SOURCE TEXT.
BEGIN
Balloons loom as seabird threat
An Australian study has found balloons are 32 times more likely to kill seabirds than hard plastics.
Researchers looked at the cause of death of 1,733 seabirds from 51 species and found that one in three of the birds had ingested marine debris.
A seabird ingesting a single piece of plastic was found to have a 20 per cent chance of mortality, rising to 50 per cent for nine items and 100 per cent for 93 items.
The study published in the journal Scientific Reports found that while plastic makes up the vast majority of debris being ingested, it is far less likely to kill than soft plastics such as balloons.
“It appears that while hard plastic fragments may pass quickly through the gut, soft plastics are more likely to become compacted and cause fatal obstructions,” lead researcher Dr Lauren Roman said.
Dr Roman said that although the study showed that soft items like balloons are more dangerous, all plastics pose a mortal threat to seabirds.
“If seabirds eat plastic their risk of mortality increases, and even a single piece can be fatal.
“While hard plastics are less likely to kill than soft plastics they were still responsible for more than half of the seabird deaths identified in our study.
“The evidence is clear that if we want to stop seabirds from dying from plastic ingestion we need to reduce or remove marine debris from their environment, particularly balloons,” Dr Roman said.
END
TASK REQUIREMENTS.
[1] Answer these questions using the article on balloons and seabirds.
(a) How many seabirds, from how many species, did the researchers examine?
(b) In which journal was the study published?
(c) What chance of mortality did the study find for a seabird that ingests nine items?
[2] Translate this sentence from the article on balloons and seabirds into Spanish: "Researchers looked at the cause of death of 1,733 seabirds from 51 species and found that one in three of the birds had ingested marine debris."
[3] From the article on balloons and seabirds, extract the passage from "Balloons loom as" up to and including "such as balloons.", copying it word for word.

SUPPLIED MATERIAL.
BEGIN
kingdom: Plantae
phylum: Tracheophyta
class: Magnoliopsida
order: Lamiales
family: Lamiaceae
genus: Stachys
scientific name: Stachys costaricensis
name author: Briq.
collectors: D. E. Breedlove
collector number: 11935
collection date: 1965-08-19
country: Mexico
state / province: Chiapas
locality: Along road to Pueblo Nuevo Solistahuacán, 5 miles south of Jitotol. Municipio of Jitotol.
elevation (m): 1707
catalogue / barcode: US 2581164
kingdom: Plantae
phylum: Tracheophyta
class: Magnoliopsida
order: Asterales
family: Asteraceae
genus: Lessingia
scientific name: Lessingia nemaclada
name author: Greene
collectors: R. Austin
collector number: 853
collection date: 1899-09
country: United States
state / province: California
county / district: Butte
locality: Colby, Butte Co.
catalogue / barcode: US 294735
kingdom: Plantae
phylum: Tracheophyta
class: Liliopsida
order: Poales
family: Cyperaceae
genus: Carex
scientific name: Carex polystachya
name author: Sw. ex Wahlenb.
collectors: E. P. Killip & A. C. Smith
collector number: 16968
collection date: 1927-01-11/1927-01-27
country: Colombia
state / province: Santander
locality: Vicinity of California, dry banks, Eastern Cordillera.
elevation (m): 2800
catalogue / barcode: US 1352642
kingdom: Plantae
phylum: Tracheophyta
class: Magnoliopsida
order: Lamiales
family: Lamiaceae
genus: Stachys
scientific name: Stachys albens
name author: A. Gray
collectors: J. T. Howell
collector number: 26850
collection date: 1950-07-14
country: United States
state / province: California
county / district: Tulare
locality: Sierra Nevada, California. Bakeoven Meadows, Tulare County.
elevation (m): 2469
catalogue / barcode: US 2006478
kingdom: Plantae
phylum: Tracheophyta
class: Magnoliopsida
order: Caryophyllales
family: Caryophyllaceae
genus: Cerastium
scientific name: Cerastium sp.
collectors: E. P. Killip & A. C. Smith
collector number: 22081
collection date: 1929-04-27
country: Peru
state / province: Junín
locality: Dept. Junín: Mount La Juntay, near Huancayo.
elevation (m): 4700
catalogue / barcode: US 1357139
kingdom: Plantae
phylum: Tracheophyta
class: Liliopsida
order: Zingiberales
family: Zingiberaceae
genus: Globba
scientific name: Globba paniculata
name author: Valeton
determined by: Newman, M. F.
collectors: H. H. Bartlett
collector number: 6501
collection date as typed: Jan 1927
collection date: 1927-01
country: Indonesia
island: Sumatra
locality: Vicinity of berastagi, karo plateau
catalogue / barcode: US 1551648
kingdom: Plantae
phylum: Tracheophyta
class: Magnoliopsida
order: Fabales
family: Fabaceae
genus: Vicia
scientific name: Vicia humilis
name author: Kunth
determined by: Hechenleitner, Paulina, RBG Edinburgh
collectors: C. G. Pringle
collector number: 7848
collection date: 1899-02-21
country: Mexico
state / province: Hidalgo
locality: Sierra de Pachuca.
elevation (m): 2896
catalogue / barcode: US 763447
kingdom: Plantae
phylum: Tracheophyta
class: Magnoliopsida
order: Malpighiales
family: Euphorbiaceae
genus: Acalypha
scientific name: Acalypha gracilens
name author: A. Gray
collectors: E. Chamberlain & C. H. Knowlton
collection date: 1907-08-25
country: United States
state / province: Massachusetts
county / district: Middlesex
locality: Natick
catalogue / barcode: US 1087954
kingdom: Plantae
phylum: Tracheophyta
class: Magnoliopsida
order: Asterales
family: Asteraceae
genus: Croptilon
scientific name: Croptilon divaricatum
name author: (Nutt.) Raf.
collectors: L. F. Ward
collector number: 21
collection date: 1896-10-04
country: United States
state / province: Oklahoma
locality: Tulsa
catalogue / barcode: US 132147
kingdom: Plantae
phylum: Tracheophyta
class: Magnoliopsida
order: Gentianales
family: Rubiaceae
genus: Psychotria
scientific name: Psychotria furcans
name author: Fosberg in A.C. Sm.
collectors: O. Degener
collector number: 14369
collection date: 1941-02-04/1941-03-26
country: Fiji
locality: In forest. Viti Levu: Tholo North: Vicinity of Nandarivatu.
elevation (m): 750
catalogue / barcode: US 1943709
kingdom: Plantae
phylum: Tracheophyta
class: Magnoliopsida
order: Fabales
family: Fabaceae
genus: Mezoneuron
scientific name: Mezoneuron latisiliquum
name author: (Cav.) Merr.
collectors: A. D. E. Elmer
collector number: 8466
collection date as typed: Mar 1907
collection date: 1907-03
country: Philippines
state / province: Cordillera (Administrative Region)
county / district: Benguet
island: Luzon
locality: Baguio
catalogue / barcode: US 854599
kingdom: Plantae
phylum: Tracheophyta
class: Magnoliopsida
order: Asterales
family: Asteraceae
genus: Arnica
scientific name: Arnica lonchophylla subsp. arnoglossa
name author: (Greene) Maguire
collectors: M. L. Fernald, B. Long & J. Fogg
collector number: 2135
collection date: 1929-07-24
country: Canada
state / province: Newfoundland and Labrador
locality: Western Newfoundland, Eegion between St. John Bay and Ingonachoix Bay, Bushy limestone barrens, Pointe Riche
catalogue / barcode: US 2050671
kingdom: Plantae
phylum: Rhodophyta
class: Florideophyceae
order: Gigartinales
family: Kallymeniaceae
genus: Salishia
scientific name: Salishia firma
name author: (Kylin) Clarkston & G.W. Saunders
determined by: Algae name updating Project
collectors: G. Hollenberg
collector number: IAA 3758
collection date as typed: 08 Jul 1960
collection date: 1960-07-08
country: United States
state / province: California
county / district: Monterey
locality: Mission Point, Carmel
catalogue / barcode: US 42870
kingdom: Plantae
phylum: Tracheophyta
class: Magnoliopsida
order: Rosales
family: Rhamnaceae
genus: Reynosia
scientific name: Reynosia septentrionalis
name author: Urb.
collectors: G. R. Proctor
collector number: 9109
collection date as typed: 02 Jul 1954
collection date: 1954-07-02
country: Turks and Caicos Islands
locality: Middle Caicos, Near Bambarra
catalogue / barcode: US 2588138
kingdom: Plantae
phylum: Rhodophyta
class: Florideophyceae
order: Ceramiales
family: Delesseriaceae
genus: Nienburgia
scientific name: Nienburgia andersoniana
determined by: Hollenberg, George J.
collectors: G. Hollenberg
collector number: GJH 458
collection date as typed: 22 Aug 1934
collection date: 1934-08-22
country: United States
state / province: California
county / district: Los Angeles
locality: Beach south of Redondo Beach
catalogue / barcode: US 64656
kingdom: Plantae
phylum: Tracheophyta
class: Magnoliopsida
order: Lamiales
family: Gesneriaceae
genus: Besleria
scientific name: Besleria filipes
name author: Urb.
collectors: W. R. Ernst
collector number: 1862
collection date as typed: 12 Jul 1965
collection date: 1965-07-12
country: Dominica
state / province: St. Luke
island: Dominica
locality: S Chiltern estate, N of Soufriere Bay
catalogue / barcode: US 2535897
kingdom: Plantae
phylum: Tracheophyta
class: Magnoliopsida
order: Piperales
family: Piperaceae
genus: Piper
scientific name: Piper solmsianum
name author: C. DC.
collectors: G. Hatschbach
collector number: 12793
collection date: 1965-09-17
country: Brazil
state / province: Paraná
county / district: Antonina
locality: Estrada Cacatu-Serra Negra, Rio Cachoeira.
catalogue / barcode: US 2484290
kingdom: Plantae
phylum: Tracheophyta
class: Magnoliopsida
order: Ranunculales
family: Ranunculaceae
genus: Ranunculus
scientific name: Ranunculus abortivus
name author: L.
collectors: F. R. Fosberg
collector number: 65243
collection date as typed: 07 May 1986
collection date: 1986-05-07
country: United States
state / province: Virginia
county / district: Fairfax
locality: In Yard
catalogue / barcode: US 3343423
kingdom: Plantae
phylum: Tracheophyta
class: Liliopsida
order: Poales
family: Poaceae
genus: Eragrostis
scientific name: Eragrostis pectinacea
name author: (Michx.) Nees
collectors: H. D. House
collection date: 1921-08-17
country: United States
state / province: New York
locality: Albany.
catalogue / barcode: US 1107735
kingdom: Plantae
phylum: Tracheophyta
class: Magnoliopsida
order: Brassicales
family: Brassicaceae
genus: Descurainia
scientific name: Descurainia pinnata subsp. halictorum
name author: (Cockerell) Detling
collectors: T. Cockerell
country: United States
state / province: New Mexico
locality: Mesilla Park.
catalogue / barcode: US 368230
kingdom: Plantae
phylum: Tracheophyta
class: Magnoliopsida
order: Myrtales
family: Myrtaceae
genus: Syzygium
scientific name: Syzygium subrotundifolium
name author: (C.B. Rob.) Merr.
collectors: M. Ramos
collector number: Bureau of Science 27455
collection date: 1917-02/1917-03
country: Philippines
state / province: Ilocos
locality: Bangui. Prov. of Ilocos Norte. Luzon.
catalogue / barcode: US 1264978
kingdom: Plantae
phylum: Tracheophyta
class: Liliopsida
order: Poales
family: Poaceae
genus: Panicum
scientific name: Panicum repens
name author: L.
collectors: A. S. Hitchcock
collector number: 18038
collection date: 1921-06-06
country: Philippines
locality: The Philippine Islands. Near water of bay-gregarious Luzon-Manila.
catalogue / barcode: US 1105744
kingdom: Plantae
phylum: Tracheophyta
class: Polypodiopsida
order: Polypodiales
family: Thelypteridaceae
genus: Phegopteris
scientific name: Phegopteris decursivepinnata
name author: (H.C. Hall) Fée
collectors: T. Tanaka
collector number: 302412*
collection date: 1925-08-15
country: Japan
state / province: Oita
END
RESULTS OF THE TASKS.
[1]
(a) 1,733 seabirds from 51 species
(b) Scientific Reports
(c) 50 per cent

[2] Los investigadores examinaron la causa de muerte de 1.733 aves marinas de 51 especies y descubrieron que una de cada tres aves había ingerido desechos marinos.

[3]
Balloons loom as seabird threat
An Australian study has found balloons are 32 times more likely to kill seabirds than hard plastics.
Researchers looked at the cause of death of 1,733 seabirds from 51 species and found that one in three of the birds had ingested marine debris.
A seabird ingesting a single piece of plastic was found to have a 20 per cent chance of mortality, rising to 50 per cent for nine items and 100 per cent for 93 items.
The study published in the journal Scientific Reports found that while plastic makes up the vast majority of debris being ingested, it is far less likely to kill than soft plastics such as balloons.